The Twilight Sphere has been united several times since then, by civilisations so advanced you can barely imagine them; they have fallen in time, spawning new races and civilisations which rose anew. This is a world of unimaginable size and age. Every inch of its soil bears artifacts of the past. Every race you meet, no matter how ancient, once gazed upon ruins of a fallen world that still makes them feel young. A continent is a tiny speck upon a tiny speck to the scope of this world.

A one-word hook? Vast.

So I built a sample region called Riftsea. The hook for this region? One upon a time, a happy race of magical insects ruled the land. Four thousand years ago, the Apex Draconis obliterated them with nukes and the power of their leaders, mighty cybernetic dragons. Later, the cyberdragons all died, and things started going downhill for their followers.

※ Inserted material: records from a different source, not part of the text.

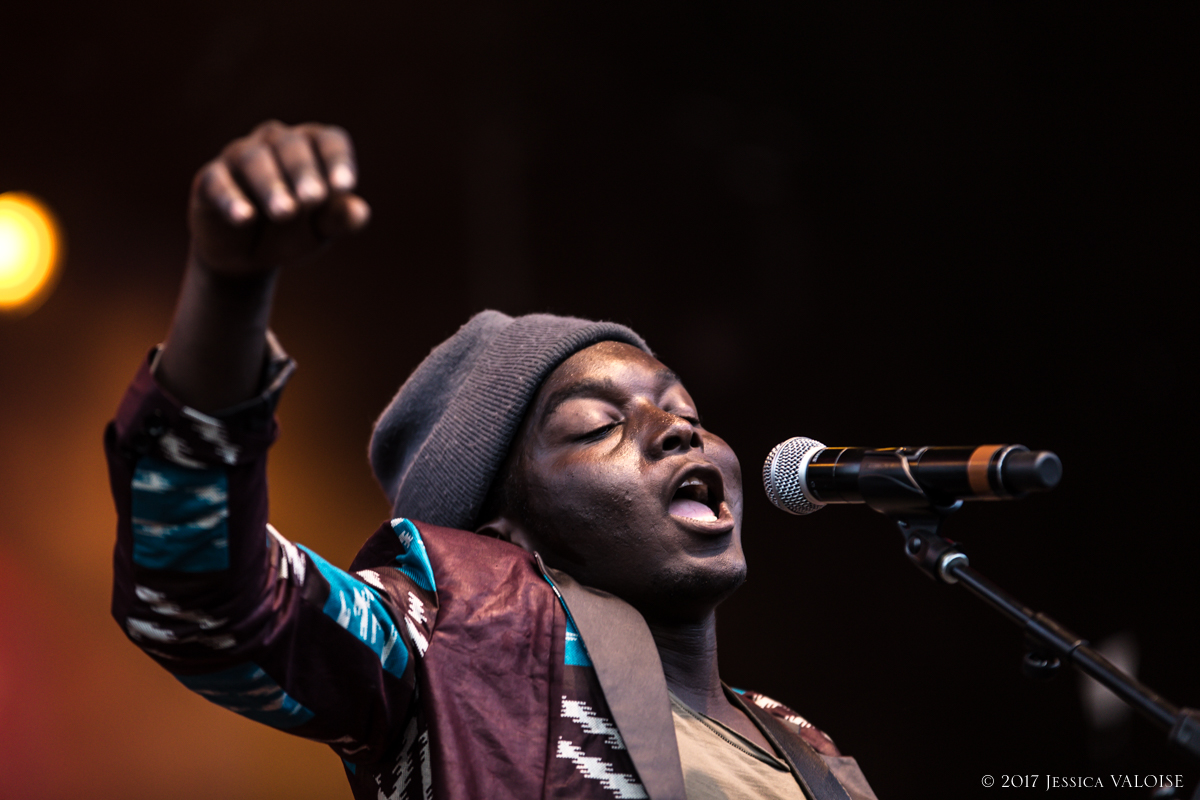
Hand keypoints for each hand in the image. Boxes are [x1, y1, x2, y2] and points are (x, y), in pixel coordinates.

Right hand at [188, 121, 370, 276]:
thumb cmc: (294, 231)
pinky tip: (244, 217)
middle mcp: (276, 142)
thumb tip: (360, 213)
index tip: (344, 186)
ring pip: (255, 160)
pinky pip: (218, 182)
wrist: (248, 255)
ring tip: (285, 213)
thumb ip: (339, 219)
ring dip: (271, 186)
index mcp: (312, 147)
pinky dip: (231, 198)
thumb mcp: (320, 229)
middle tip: (313, 199)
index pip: (329, 141)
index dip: (338, 160)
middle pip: (292, 146)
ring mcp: (240, 157)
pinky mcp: (209, 179)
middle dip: (303, 172)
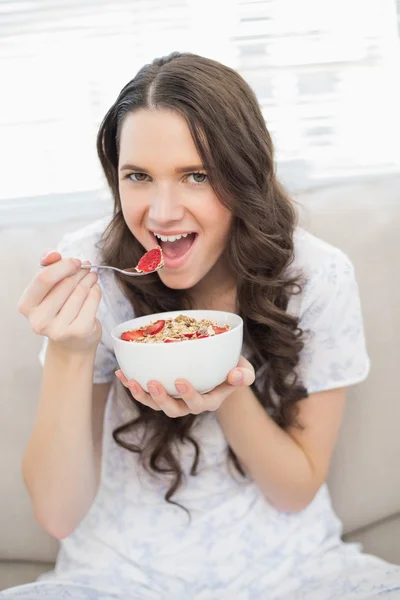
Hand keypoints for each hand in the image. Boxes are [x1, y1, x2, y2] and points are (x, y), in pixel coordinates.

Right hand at [18, 249, 101, 352]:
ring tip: (92, 276)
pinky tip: (95, 289)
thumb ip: (48, 265)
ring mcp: (59, 329)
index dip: (63, 266)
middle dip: (79, 272)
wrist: (72, 342)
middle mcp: (39, 321)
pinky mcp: (78, 332)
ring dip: (89, 279)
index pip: (44, 278)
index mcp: (26, 306)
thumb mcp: (49, 286)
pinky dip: (96, 291)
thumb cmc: (59, 308)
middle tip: (87, 268)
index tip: (75, 261)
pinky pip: (92, 301)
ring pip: (80, 292)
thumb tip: (53, 254)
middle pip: (65, 284)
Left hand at [115, 356, 254, 417]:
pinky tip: (121, 372)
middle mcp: (188, 404)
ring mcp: (173, 399)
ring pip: (155, 404)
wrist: (219, 367)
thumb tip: (238, 374)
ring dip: (142, 395)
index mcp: (209, 400)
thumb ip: (244, 374)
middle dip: (161, 399)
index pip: (199, 403)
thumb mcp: (243, 369)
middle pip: (173, 410)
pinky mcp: (161, 391)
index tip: (180, 381)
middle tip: (152, 383)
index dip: (189, 396)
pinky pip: (144, 392)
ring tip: (131, 381)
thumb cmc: (232, 367)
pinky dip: (131, 384)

That statement influences everything, although the resultant setting is somewhere between the medieval Mediterranean and modern Japan, plus a cross between xenomorphs and angels and some floating continents. The historical demon wars are based on the reincarnation model of the Twilight; basically, there were two big extinction events, and two regions of afterlife developed just to suit them. Then they started coming back.

A hook summary that doesn't really do it justice? Life in the shadow of the extinct Apex Draconis.